▸ TASK DETAILS
In the listing below, the answer starts at the line that has "Measuring Curb Appeal" and stops after the line that has "Instrument Development"; please repeat that part exactly and nothing more.

..........

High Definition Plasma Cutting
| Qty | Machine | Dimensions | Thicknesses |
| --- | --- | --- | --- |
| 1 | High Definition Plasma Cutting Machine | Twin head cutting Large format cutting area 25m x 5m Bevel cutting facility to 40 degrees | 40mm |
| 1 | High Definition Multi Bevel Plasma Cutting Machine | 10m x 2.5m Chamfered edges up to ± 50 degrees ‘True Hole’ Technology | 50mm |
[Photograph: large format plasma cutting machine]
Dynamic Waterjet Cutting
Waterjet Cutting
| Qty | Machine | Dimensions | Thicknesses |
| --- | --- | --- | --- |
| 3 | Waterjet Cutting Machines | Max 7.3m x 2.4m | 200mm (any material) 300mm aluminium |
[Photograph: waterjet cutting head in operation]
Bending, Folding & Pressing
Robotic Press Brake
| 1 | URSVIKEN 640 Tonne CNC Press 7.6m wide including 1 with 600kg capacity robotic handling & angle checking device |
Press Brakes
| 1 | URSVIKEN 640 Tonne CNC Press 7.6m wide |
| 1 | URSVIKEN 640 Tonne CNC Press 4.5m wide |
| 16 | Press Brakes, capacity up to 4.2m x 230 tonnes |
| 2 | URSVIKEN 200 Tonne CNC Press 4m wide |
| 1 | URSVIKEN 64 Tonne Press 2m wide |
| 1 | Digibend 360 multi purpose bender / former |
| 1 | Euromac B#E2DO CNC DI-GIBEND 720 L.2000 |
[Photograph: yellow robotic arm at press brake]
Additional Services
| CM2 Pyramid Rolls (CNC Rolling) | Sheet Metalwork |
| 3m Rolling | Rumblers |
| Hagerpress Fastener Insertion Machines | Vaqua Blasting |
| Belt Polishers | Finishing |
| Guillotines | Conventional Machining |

..........

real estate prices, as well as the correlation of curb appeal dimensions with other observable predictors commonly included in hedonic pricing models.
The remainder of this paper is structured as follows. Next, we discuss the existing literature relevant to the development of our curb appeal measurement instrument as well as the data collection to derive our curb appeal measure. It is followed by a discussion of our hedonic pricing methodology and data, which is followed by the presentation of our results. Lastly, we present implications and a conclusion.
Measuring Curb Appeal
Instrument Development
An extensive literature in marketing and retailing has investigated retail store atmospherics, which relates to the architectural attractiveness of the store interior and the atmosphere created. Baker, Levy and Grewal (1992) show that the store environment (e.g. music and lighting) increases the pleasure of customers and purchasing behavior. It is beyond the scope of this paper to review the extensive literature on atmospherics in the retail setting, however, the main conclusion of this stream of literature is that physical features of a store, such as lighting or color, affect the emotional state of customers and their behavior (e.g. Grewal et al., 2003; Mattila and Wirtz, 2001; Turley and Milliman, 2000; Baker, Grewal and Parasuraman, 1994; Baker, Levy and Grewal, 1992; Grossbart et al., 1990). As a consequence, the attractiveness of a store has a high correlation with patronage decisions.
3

..........

▸ SOLUTION TO THE PROBLEM
Measuring Curb Appeal
Instrument Development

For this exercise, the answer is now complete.